Жил человек, простой и хлопотливый. Жил беспокойно, все время спеша. Каждое утро, пораньше, спешил на службу, каждый вечер, попозже, спешил домой к заждавшейся жене и зачастую уже уснувшим дочкам. Спешил, пересаживался с трамвая на автобус, только бы не стоять, только бы не терять времени.

И ему как-то шло — спешить. Наверное, и задуман он был природой как человек, всегда находящийся в движении, в хлопотах, потому и энергии ему было отпущено как минимум на двоих. Когда ему говорили об этом, он нехотя поводил крепкими плечами: может быть. А иначе и нельзя — такая служба…

Как она ему досталась, эта хлопотная, торопливая, эта шумная и подвижная служба, мало кто знал. Сам изъяснялся с обычной краткостью:

— Отслужил в армии, пошел в милицию.

Говорить — не работать. Здесь он разом терял свою кипучую энергию. Впрочем, и здесь не всегда. Одно дело — по работе, по существу. Тут и пошуметь можно, и в перепалку броситься. Другое дело — говорить, как сам выражался, о «высоких материях». Очень он всяких громких слов не любил. Вернее, не то чтоб не любил, а остерегался их, сторонился, искренне считая, что разговоры о подвиге, о высоком гражданском долге, о самопожертвовании не могут быть применимы к их обыкновенной службе. И долго молодой журналист, написавший красивый очерк об инспекторе отдела охраны общественного порядка Иване Андреевиче Шумнике, не мог понять, чем недоволен его герой, повторяющий в телефонную трубку:

— Да поймите, я никакой не часовой порядка и не хозяин уличного спокойствия. Просто милиционер. Ну, если ходите, старший лейтенант милиции. Со всеми вытекающими отсюда обязанностями. Простите, но с вашим очерком я… не согласен!

На двух разных концах провода двое по-разному положили трубки. Один, так ничего и не поняв, недоуменно и чуть-чуть обиженно. Другой — с огромным облегчением.
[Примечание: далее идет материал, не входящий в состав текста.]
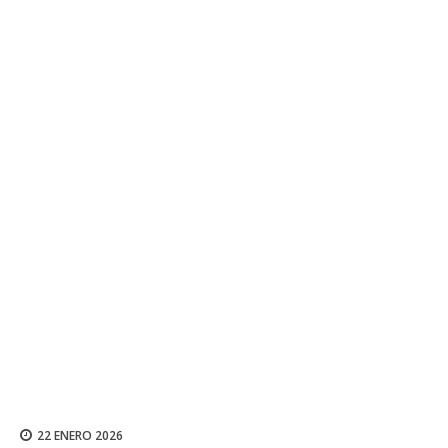
22 ENERO 2026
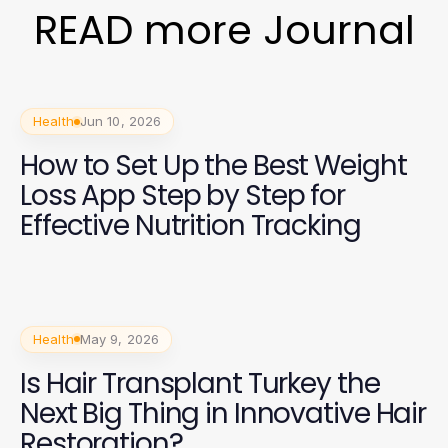
READ more Journal
Health
Jun 10, 2026
How to Set Up the Best Weight
Loss App Step by Step for
Effective Nutrition Tracking
Health
May 9, 2026
Is Hair Transplant Turkey the
Next Big Thing in Innovative Hair
Restoration?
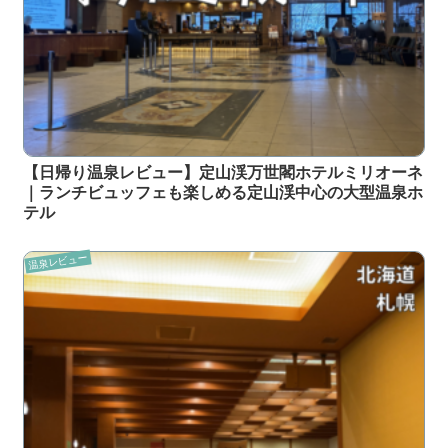
【日帰り温泉レビュー】定山渓万世閣ホテルミリオーネ
｜ランチビュッフェも楽しめる定山渓中心の大型温泉ホ
テル
温泉レビュー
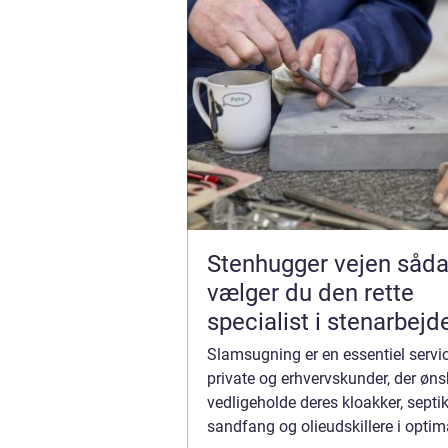
Stenhugger vejen sådan
vælger du den rette
specialist i stenarbejd
Slamsugning er en essentiel servi
private og erhvervskunder, der øns
vedligeholde deres kloakker, septi
sandfang og olieudskillere i optim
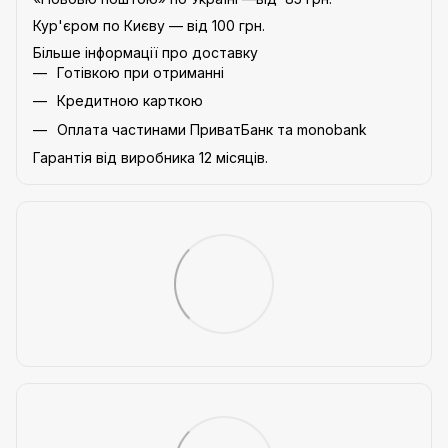
Кур'єром по Києву — від 100 грн.
Більше інформації про доставку
Готівкою при отриманні
Кредитною карткою
Оплата частинами ПриватБанк та monobank
Гарантія від виробника 12 місяців.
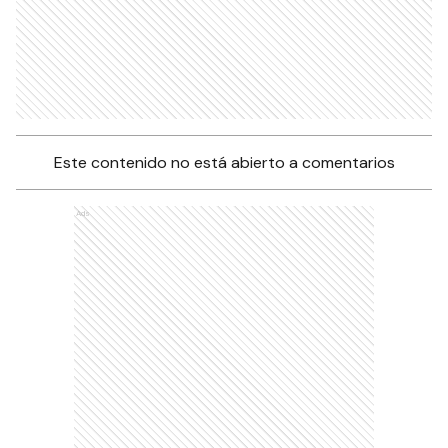
Este contenido no está abierto a comentarios
Ads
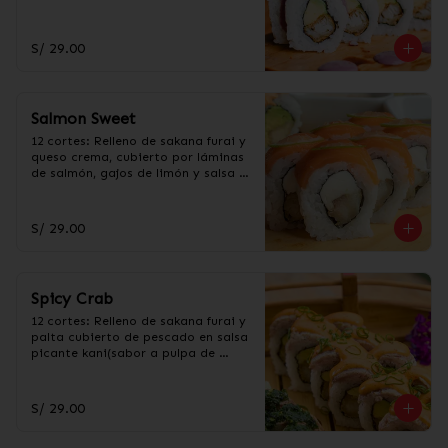
Neggi.
S/ 29.00
Salmon Sweet
12 cortes: Relleno de sakana furai y 
queso crema, cubierto por láminas 
de salmón, gajos de limón y salsa 
de Taré.
S/ 29.00
Spicy Crab
12 cortes: Relleno de sakana furai y 
palta cubierto de pescado en salsa 
picante kani(sabor a pulpa de 
cangrejo).
S/ 29.00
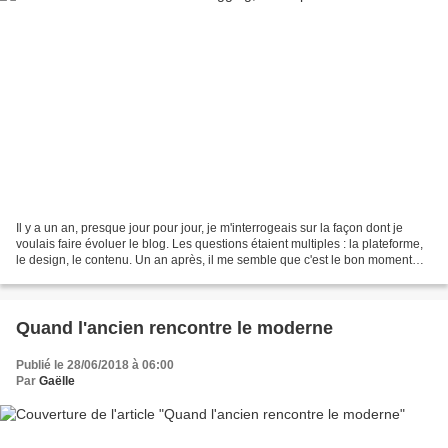
Il y a un an, presque jour pour jour, je m'interrogeais sur la façon dont je
voulais faire évoluer le blog. Les questions étaient multiples : la plateforme,
le design, le contenu. Un an après, il me semble que c'est le bon moment
pour faire le bilan et...
Quand l'ancien rencontre le moderne
Publié le 28/06/2018 à 06:00
Par
Gaëlle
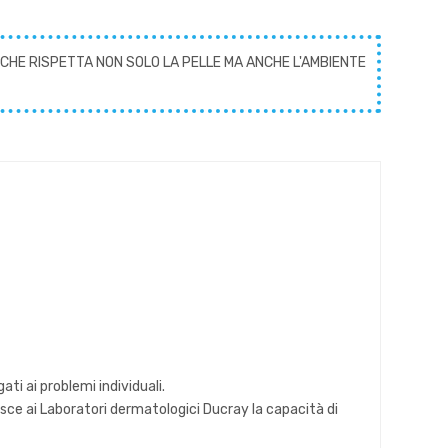
CHE RISPETTA NON SOLO LA PELLE MA ANCHE L'AMBIENTE
ti ai problemi individuali.
nisce ai Laboratori dermatologici Ducray la capacità di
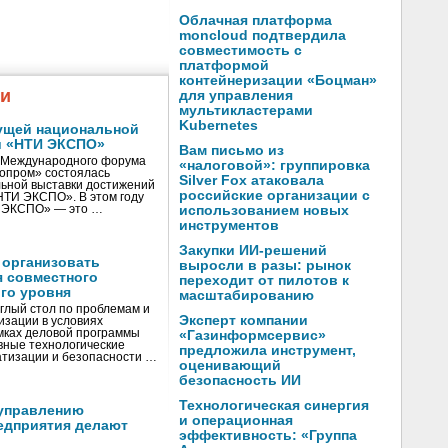
Облачная платформа
moncloud подтвердила
совместимость с
платформой
контейнеризации «Боцман»
жи
для управления
мультикластерами
Kubernetes
ущей национальной
и «НТИ ЭКСПО»
Вам письмо из
V Международного форума
«налоговой»: группировка
нопром» состоялась
Silver Fox атаковала
ьной выставки достижений
российские организации с
«НТИ ЭКСПО». В этом году
И ЭКСПО» — это …
использованием новых
инструментов
Закупки ИИ-решений
 организовать
выросли в разы: рынок
я совместного
переходит от пилотов к
го уровня
масштабированию
глый стол по проблемам и
Эксперт компании
зации в условиях
мках деловой программы
«Газинформсервис»
вные технологические
предложила инструмент,
тизации и безопасности …
оценивающий
безопасность ИИ
Технологическая синергия
управлению
и операционная
едприятия делают
эффективность: «Группа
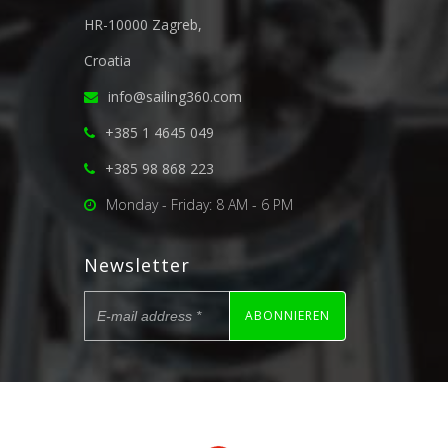
HR-10000 Zagreb,
Croatia
info@sailing360.com
+385 1 4645 049
+385 98 868 223
Monday - Friday: 8 AM - 6 PM
Newsletter
ABONNIEREN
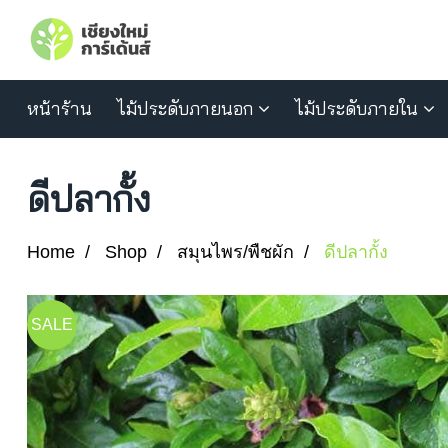
หน้าร้าน
ไม้ประดับภายนอก
ไม้ประดับภายใน
ดีปลากั้ง
Home
Shop
สมุนไพร/พืชผัก
ดีปลากั้ง
SALE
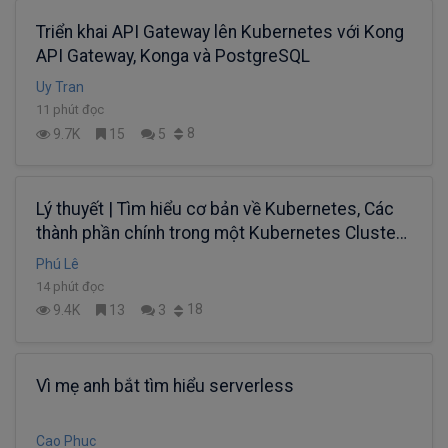
Triển khai API Gateway lên Kubernetes với Kong
API Gateway, Konga và PostgreSQL
Uy Tran
11 phút đọc
8
9.7K
15
5
Lý thuyết | Tìm hiểu cơ bản về Kubernetes, Các
thành phần chính trong một Kubernetes Cluster
và Các khái niệm cơ bản (Kèm video)
Phú Lê
14 phút đọc
18
9.4K
13
3
Vì mẹ anh bắt tìm hiểu serverless
Cao Phuc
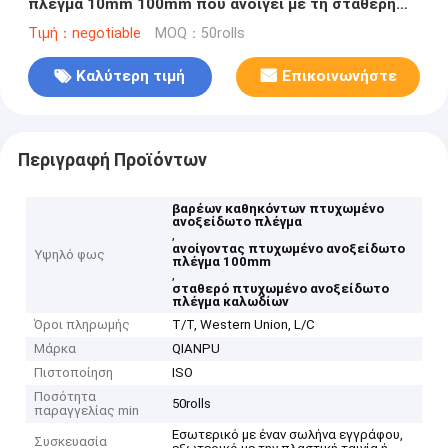
πλέγμα 10mm 100mm που ανοίγει με τη σταθερή
δομή
Τιμή：negotiable
MOQ：50rolls
Καλύτερη τιμή
Επικοινωνήστε
Περιγραφή Προϊόντων
βαρέων καθηκόντων πτυχωμένο
ανοξείδωτο πλέγμα
,
ανοίγοντας πτυχωμένο ανοξείδωτο
Υψηλό φως
πλέγμα 100mm
,
σταθερό πτυχωμένο ανοξείδωτο
πλέγμα καλωδίων
Όροι πληρωμής
T/T, Western Union, L/C
Μάρκα
QIANPU
Πιστοποίηση
ISO
Ποσότητα
50rolls
παραγγελίας min
Εσωτερικό με έναν σωλήνα εγγράφου,
Συσκευασία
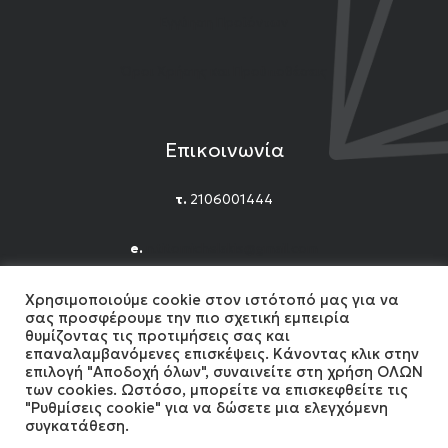
Εγγύηση Προϊόντων
Όροι Χρήσης και Προϋποθέσεις
Επικοινωνία
τ.
2106001444
e.
n.titomichelakis@gmail.com
Facebook
Instagram
YouTube
Χρησιμοποιούμε cookie στον ιστότοπό μας για να
σας προσφέρουμε την πιο σχετική εμπειρία
θυμίζοντας τις προτιμήσεις σας και
επαναλαμβανόμενες επισκέψεις. Κάνοντας κλικ στην
επιλογή "Αποδοχή όλων", συναινείτε στη χρήση ΟΛΩΝ
των cookies. Ωστόσο, μπορείτε να επισκεφθείτε τις
"Ρυθμίσεις cookie" για να δώσετε μια ελεγχόμενη
2024 Gemshow. All Rights reserved. Developed by
συγκατάθεση.
MonoWare Web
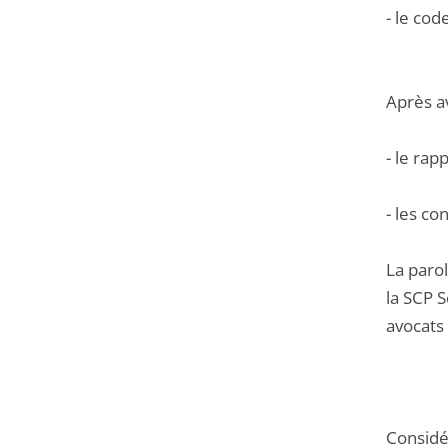
- le cod
Après a
- le ra
- les c
La parol
la SCP S
avocats 
Considér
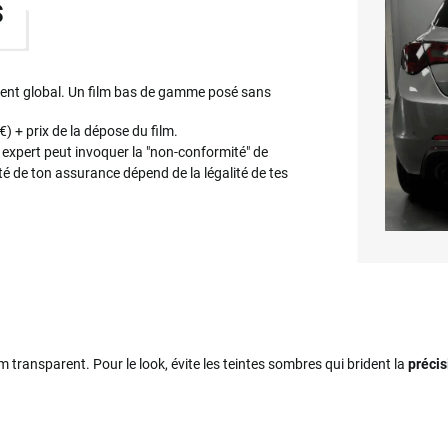
s
ement global. Un film bas de gamme posé sans
 €) + prix de la dépose du film.
 expert peut invoquer la "non-conformité" de
ité de ton assurance dépend de la légalité de tes
ilm transparent. Pour le look, évite les teintes sombres qui brident la
précis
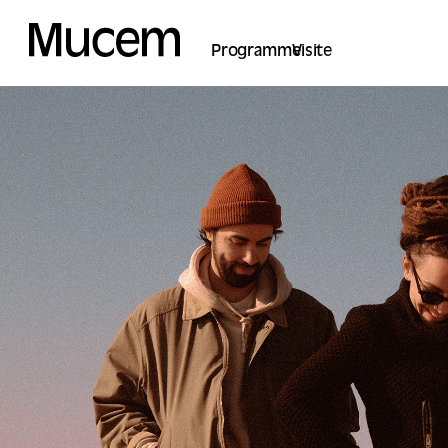
Panel de gestión de cookies
Programme
Visite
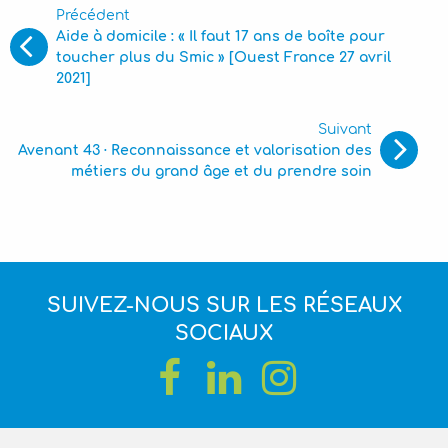
Précédent
Aide à domicile : « Il faut 17 ans de boîte pour
toucher plus du Smic » [Ouest France 27 avril
2021]
Suivant
Avenant 43 · Reconnaissance et valorisation des
métiers du grand âge et du prendre soin
SUIVEZ-NOUS SUR LES RÉSEAUX
SOCIAUX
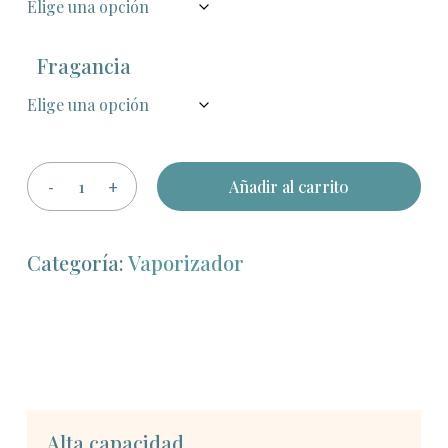
Fragancia
Añadir al carrito
Categoría:
Vaporizador
Alta capacidad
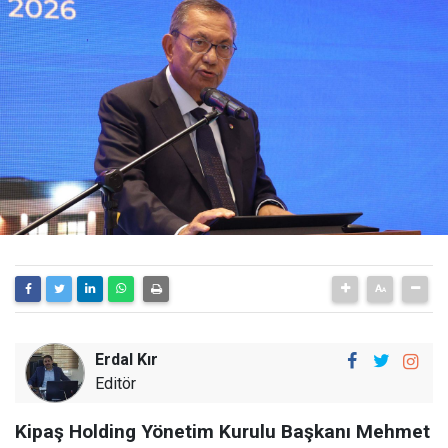
Erdal Kır
Editör
Kipaş Holding Yönetim Kurulu Başkanı Mehmet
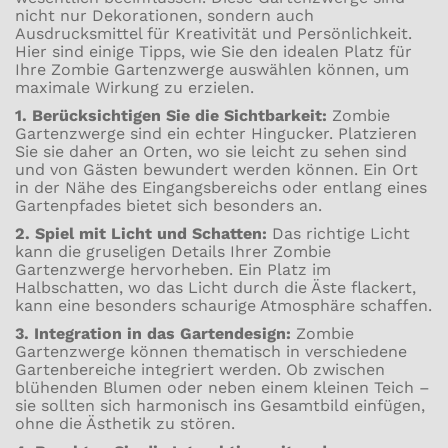
nicht nur Dekorationen, sondern auch
Ausdrucksmittel für Kreativität und Persönlichkeit.
Hier sind einige Tipps, wie Sie den idealen Platz für
Ihre Zombie Gartenzwerge auswählen können, um
maximale Wirkung zu erzielen.
1. Berücksichtigen Sie die Sichtbarkeit:
Zombie
Gartenzwerge sind ein echter Hingucker. Platzieren
Sie sie daher an Orten, wo sie leicht zu sehen sind
und von Gästen bewundert werden können. Ein Ort
in der Nähe des Eingangsbereichs oder entlang eines
Gartenpfades bietet sich besonders an.
2. Spiel mit Licht und Schatten:
Das richtige Licht
kann die gruseligen Details Ihrer Zombie
Gartenzwerge hervorheben. Ein Platz im
Halbschatten, wo das Licht durch die Äste flackert,
kann eine besonders schaurige Atmosphäre schaffen.
3. Integration in das Gartendesign:
Zombie
Gartenzwerge können thematisch in verschiedene
Gartenbereiche integriert werden. Ob zwischen
blühenden Blumen oder neben einem kleinen Teich –
sie sollten sich harmonisch ins Gesamtbild einfügen,
ohne die Ästhetik zu stören.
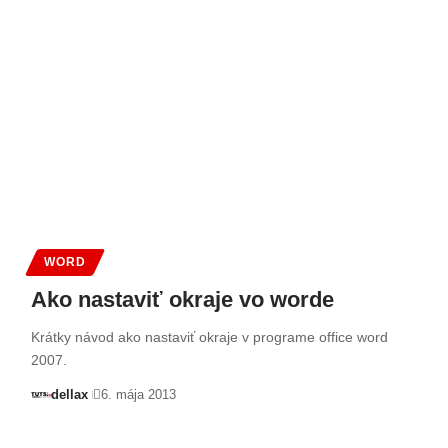
WORD
Ako nastaviť okraje vo worde
Krátky návod ako nastaviť okraje v programe office word
2007.
dellax
6. mája 2013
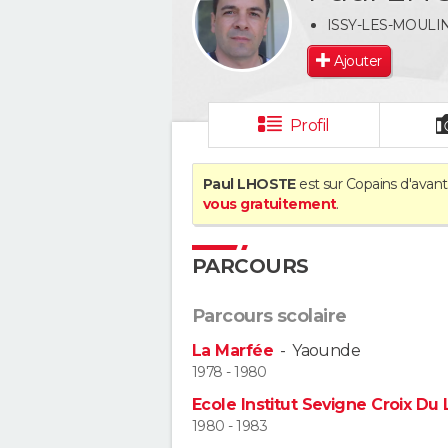
ISSY-LES-MOULI
Ajouter
Profil
Paul LHOSTE
est sur Copains d'avant
vous gratuitement
.
PARCOURS
Parcours scolaire
La Marfée
-
Yaounde
1978 - 1980
Ecole Institut Sevigne Croix Du 
1980 - 1983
Иногда врожденную молчаливость ему ставили в упрек. Однажды парторг сказал:

— Ну что ты все отмалчиваешься, Иван Андреевич? Что ты, не можешь выступить, призвать?

Он удивился:

— Призвать? Кого?

— Ну как Кого? Всех коммунистов отдела…

Он еще больше удивился:

— Да разве надо призывать коммунистов к службе?

Но замечание парторга задело, и он долго раздумывал над ним, стараясь найти подходящую форму внутреннему ощущению своей правоты. Вспомнилось услышанное по телевидению стихотворение Роберта Рождественского.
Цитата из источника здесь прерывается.